28 Haziran 2013 Cuma

Sadece, dile.

Hiç bitmeyen şarkılar olsa mesela, içinde kendimizi bulduğumuz. Hayatı ölçüp biçtiğimiz, üstümüze en çok yakışan şeklini giydiğimiz.

Hiç bitmeyen yollar olmalı mesela. Dolambaçlı ya da düz fark etmez, sıcak veya soğuk gittiğimiz yer de. Yol olsun, basıp gidelim. Kaçmak için değil, gitmek için sadece. Farkı fark etmek için biraz.

Akışının durduğu anlar olmalı zamanın. Sevdiğimiz anlarda mesela. Ve delicesine akıp da gitmeli keder etrafımızı sardığında.

Aşk gerekli bize, en içimizden gelen. Çıldırmışçasına, damarlarımızda duramayan kanımızla birlikte.

Bir de insanlar olmalı çevremizde. Hiç değişmeyen değil, değişmeyen  tek şeyin değişimin ta kendisi olduğunu bilerek yaşayan insanlardan bahsediyorum. Onların yanında, yaşadığımızı hissederek başlamalıyız güne. Nasıl bir güne uyandığımızı bilmeliyiz. Hatta bu insanlar, bazı anlarda yaşama sebebimiz bile olabilmeli.

Beş küçük paragraf yazmışım, hayatımdaki eksikliklerden de yola çıkarak. Çok da küçük bir kısmı ifade ettiği şüphesiz. O kadar çok şey var ki olması gereken. Yaşamak için, hissetmek için... Ama. Amadan öncesi hiçbir şey ifade etmiyor değil mi? Yani diyorum, çoğu zaman, olmuyor.

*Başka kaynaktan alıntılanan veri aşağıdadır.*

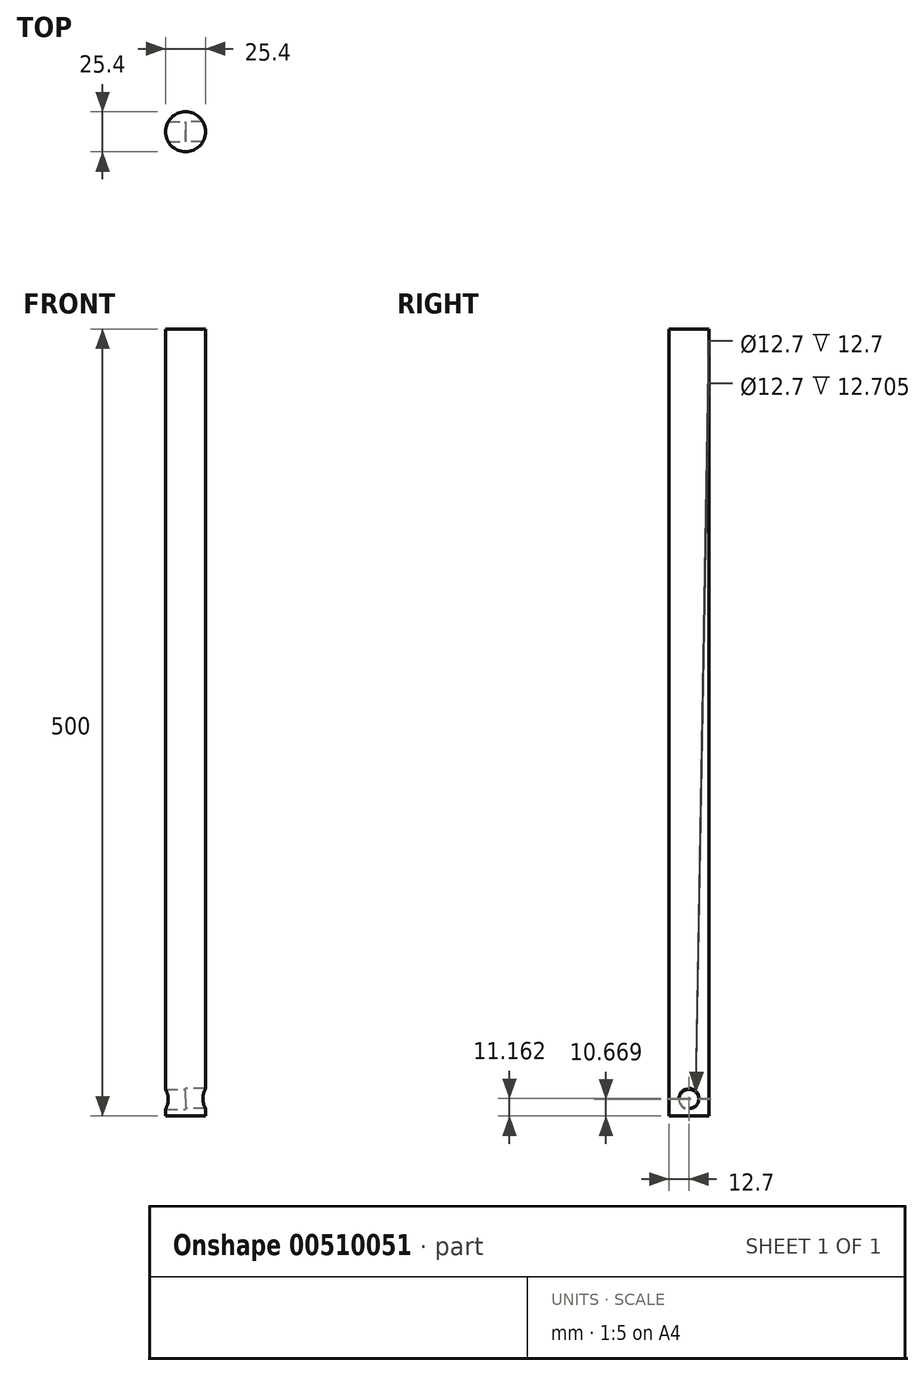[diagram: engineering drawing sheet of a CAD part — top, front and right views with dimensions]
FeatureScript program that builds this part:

Çünkü çoğu zaman aranılan şey bulunmuyor, dilenen şeyler ise gerçekleşmiyor. Ama insan, inadına çabalıyor. İnadına iyi kötü bir şeyler hissetmenin peşindeyiz hepimiz. Tabi öncesinde bir hissizlik durumu var.

Ama sonra, bir şeyler oluyor. Değişiyor. Sen değişiyorsun. Diliyorsun, bu sayede deniyorsun. O bir şeyleri değiştirmeye uğraşıyorsun en azından. Şansın yaver giderse tabi.

Hayatın hepimize adil davranması dileğiyle.